Along the trail, we ran into two locals who told us that Saddleback ski area had been sold in recent years to a gentleman who spruced the place up, lowered prices and made it a friendly place to ski. A co-worker had described the place as a hidden jewel with lots of off-piste skiing. I resolved to return one day in winter.
Sure, ski trails aren't why we're out there hiking. But it took very little time before we were able to look west behind us and capture some amazing views of Saddleback Pond, mountain ranges to the west and grab some rays. The terrain of the ski trail was smooth and relatively easy, albeit mighty steep in some sections. But we gained the ridge in about 90 minutes and were able to take in the endless views this hike has to offer all the way up.
Once on the ridge, we could see north to Saddleback, the Horn, Sugarloaf, the Bigelows and even up to Katahdin. We could see the AT to the south, the mountains of New Hampshire to the west. A few puffy clouds floated in the sky, occasionally casting shadows on the valleys below but not bringing a single drop of rain with them.
It wasn't long before we hit the summit of Saddleback (No. 54 for me in the NE67). We stopped to rest a bit, and refuel. It was here that I was starting to feel a bit overheated. I was in a wardrobe dilemma: Wearing a baseball cap helped shield my face a bit from the blazing sun, but it also prevented the heat from escaping from my head.
Between Saddleback and the Horn -- about 1.7 miles between the peaks -- the ridge dips down dramatically only to have to rise back up. We were crossing rocks and ledges, the sun bouncing back up, and only one small section of tree cover (it's in this section where there's a metal ladder that helps climb over a small ledge).

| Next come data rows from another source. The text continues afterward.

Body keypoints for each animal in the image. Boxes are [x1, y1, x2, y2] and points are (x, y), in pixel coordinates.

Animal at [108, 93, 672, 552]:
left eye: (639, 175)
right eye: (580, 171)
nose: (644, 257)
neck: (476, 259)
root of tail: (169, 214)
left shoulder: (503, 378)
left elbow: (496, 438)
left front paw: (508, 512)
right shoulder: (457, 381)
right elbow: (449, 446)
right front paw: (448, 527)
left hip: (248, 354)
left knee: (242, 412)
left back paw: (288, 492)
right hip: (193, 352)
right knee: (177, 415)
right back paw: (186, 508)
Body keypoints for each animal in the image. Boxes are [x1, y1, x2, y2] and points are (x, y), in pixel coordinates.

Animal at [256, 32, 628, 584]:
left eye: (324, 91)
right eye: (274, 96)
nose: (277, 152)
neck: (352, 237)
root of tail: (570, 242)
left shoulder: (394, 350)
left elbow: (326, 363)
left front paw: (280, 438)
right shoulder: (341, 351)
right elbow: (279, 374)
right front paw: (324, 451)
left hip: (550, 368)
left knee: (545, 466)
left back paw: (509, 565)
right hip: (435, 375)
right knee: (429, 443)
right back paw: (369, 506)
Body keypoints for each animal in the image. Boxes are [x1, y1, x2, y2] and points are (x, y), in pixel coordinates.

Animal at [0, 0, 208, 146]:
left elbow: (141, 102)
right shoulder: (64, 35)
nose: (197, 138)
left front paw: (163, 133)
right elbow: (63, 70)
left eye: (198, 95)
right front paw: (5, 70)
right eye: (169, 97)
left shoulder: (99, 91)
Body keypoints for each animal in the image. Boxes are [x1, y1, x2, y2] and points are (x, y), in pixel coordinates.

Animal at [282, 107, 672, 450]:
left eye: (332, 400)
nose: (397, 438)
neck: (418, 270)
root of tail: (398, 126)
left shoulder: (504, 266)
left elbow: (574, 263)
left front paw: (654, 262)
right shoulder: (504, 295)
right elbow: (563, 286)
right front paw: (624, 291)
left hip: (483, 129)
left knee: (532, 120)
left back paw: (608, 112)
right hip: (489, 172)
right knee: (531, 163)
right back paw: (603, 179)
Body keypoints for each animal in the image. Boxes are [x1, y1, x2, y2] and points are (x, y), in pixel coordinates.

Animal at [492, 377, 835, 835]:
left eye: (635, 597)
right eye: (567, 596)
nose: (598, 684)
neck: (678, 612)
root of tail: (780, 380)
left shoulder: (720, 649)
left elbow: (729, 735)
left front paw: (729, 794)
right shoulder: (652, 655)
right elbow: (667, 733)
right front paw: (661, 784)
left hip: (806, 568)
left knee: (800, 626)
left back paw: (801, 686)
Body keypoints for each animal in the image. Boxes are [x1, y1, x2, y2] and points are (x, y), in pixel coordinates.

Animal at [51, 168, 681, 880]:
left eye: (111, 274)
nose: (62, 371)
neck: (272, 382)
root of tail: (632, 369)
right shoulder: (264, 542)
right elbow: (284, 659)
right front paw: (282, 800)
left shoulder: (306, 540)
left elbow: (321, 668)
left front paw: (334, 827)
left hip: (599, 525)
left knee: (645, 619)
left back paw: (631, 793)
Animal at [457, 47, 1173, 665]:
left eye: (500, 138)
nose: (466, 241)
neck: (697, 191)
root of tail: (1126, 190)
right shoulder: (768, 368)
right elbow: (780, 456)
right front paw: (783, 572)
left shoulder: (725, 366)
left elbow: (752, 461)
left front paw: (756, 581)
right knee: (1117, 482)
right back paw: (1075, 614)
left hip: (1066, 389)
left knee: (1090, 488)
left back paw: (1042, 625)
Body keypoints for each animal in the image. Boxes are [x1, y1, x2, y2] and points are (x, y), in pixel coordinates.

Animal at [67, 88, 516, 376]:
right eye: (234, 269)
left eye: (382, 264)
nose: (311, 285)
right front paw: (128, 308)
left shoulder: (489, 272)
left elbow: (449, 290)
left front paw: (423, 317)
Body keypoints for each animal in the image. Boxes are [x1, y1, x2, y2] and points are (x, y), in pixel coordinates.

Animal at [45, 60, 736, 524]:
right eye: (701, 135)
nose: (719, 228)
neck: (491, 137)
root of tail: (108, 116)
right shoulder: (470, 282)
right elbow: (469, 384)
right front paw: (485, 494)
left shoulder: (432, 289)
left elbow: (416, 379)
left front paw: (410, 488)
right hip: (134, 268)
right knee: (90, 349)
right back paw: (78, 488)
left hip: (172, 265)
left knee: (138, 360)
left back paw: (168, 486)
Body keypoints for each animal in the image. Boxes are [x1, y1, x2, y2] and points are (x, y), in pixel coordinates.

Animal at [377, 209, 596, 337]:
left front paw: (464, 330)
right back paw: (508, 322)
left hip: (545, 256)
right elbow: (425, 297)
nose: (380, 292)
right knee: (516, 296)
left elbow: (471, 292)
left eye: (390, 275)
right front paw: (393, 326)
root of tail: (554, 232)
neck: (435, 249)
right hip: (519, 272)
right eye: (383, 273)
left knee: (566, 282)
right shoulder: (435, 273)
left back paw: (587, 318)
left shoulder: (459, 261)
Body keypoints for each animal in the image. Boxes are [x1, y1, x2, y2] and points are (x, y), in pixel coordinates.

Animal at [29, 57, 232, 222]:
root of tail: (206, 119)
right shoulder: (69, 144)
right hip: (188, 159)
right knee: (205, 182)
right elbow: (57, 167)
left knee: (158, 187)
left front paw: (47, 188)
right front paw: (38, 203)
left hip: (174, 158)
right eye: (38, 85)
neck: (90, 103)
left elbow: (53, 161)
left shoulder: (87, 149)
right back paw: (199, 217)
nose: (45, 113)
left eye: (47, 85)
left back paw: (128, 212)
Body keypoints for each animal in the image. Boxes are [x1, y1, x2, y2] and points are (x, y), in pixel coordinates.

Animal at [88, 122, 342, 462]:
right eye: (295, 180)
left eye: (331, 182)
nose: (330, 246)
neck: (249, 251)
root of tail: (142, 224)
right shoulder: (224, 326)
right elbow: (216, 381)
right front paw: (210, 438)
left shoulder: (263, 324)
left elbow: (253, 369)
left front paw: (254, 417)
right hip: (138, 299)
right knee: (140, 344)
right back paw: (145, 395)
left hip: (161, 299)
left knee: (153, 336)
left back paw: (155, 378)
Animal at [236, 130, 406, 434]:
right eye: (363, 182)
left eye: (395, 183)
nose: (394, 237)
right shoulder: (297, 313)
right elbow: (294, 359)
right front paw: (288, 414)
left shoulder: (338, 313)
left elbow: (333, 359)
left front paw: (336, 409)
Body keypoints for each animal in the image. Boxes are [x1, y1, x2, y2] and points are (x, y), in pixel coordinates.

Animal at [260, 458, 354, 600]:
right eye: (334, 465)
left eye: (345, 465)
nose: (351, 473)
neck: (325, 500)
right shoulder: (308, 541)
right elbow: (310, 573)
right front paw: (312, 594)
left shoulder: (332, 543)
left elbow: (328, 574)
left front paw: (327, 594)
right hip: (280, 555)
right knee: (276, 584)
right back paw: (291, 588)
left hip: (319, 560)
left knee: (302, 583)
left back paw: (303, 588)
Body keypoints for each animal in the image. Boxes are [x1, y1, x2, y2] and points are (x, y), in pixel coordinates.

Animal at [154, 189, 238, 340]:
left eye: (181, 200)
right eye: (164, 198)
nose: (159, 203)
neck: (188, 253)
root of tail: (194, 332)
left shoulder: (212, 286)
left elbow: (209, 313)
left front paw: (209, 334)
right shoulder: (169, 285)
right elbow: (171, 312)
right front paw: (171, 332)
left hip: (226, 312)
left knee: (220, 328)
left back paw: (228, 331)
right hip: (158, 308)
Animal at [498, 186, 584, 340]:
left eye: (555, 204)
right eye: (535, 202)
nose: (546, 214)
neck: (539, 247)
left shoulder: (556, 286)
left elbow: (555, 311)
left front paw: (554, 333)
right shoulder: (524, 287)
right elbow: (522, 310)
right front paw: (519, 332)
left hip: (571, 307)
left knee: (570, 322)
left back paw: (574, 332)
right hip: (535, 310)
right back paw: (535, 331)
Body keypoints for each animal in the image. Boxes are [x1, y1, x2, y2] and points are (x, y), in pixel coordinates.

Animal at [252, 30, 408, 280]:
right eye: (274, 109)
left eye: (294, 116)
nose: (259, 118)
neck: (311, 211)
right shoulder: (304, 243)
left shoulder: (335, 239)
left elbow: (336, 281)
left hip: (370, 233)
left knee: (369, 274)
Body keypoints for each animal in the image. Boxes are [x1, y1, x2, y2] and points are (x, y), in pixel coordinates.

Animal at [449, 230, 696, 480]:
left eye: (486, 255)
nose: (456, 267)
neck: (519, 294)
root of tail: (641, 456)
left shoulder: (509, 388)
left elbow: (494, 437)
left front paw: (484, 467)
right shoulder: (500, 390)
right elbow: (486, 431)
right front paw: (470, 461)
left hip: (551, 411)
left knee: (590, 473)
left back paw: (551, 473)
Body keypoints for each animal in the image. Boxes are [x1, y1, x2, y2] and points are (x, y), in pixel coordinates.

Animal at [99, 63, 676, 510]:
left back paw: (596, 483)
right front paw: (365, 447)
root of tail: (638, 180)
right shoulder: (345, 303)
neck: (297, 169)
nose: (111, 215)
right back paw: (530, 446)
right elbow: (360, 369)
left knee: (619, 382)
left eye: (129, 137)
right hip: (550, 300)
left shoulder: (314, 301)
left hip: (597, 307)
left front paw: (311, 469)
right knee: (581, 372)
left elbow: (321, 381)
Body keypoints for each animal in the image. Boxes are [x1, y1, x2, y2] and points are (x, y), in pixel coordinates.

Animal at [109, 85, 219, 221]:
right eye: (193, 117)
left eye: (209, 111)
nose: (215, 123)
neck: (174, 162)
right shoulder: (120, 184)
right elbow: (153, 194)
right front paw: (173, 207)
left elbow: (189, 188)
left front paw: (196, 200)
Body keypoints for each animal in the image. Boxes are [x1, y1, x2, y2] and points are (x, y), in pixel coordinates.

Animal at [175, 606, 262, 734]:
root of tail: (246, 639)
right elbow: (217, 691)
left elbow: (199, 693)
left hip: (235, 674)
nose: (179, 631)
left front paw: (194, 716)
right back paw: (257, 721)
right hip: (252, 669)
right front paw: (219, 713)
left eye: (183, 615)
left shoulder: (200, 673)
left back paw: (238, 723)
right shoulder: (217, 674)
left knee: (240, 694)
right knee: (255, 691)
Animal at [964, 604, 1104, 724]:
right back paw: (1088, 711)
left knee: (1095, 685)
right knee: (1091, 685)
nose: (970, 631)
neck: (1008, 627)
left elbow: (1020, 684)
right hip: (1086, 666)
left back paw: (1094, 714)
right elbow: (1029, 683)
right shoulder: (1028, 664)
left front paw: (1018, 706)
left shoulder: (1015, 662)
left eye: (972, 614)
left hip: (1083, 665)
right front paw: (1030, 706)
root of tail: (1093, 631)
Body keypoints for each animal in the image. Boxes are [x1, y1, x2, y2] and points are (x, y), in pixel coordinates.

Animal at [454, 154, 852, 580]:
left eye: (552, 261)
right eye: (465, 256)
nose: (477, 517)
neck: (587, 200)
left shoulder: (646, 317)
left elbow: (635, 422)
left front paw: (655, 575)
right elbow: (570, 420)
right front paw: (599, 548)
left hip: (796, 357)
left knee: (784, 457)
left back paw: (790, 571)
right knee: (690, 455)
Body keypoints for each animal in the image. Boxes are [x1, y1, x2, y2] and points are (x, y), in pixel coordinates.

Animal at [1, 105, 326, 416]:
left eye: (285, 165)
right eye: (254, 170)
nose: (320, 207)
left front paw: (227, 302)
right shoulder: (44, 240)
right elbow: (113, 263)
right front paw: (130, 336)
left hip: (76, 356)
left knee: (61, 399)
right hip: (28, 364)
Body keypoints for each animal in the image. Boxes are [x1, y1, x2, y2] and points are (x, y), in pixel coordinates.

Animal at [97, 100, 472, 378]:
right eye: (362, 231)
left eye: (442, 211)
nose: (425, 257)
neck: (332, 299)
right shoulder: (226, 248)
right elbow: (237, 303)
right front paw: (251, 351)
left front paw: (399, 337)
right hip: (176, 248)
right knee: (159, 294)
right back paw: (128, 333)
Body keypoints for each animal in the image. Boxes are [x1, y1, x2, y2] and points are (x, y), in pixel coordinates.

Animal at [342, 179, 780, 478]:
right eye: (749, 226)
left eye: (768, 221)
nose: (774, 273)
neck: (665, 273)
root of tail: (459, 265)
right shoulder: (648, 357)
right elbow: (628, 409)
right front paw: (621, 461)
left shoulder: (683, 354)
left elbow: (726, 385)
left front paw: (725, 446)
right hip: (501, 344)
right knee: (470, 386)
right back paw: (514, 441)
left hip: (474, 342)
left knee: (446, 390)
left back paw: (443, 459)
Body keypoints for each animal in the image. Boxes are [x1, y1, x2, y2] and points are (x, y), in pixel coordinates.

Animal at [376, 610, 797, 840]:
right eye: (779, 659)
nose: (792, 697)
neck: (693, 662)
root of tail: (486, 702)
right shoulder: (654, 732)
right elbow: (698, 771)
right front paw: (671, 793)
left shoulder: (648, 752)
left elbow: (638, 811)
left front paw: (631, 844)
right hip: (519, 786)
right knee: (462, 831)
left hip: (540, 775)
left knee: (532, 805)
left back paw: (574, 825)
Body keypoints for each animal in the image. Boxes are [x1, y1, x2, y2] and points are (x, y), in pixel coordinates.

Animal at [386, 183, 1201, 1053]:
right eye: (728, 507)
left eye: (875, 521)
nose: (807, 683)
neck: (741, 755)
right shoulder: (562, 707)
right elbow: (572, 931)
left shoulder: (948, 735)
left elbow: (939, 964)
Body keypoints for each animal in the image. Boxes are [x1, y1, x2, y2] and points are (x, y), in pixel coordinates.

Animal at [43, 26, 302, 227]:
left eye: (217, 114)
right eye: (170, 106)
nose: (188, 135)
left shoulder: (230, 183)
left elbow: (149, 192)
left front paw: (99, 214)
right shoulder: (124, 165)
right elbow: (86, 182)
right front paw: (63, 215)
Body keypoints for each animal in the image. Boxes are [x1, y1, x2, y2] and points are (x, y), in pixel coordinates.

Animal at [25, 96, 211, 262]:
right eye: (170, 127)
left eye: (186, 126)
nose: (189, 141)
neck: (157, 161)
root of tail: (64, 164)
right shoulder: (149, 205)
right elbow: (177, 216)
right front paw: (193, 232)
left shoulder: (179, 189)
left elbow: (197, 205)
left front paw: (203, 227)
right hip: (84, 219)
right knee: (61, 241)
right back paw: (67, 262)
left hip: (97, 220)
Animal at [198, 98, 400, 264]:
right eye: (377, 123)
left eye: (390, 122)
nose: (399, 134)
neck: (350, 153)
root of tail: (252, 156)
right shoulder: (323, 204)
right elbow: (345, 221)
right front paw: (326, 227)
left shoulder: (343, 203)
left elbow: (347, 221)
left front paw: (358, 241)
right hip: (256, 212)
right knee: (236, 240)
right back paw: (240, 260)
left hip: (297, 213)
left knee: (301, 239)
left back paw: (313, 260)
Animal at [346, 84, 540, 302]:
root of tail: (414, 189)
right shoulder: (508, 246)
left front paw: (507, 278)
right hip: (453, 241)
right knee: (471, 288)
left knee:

It was along this stretch, that I started to feel a tad overheated and a bit nauseous. At one point, the little "holster" that carries my GU, fell off my backpack hip belt and I heard it fall to the ground -- right in a small crack between two large boulders. I tried for a few minutes to retrieve it using my hiking pole, but gave up and decided to catch up to AMSTony and SteveHiker who were a bit ahead of me.
By the time I made it to the summit of the Horn, I'd slowed down a lot, felt sick to my stomach and felt as though the slight breeze wasn't so much a blessing on a nice summer day but an annoyance that left me feeling drained. I absolutely love lingering on summits, but this time, all I could do was have the obligatory summit shot taken, take a few swigs of water and head back down. (Though Tony did point out that if I needed a helicopter rescue the summit was perfect for it! )
Tony and Steve graciously tagged along back with me -- and Tony (my hero!) retrieved my GU holster. By the time we were back at Saddleback, I was feeling better. I'd decided to hold my hat in my hand rather than keep it on my head, and the escaping heat seemed to cool me down a bit. Phew! It's nice to feel (relatively) normal again!
We were back at the ski trails in no time, finding them relatively easy to descend, except for a few slips and slides on the dry dirt.
Once back at the base lodge, we found it open, much to our delight. We later found out that the older gentleman with the funky panama hat that greeted us in the lobby was the owner. He welcomed us in, told us we could take a look around, and allowed us to use the bathrooms. Such a nice way to end the day!
In all, the climb involved 2,000 feet of elevation gain to reach the ridge, and about 5.5 hours round trip.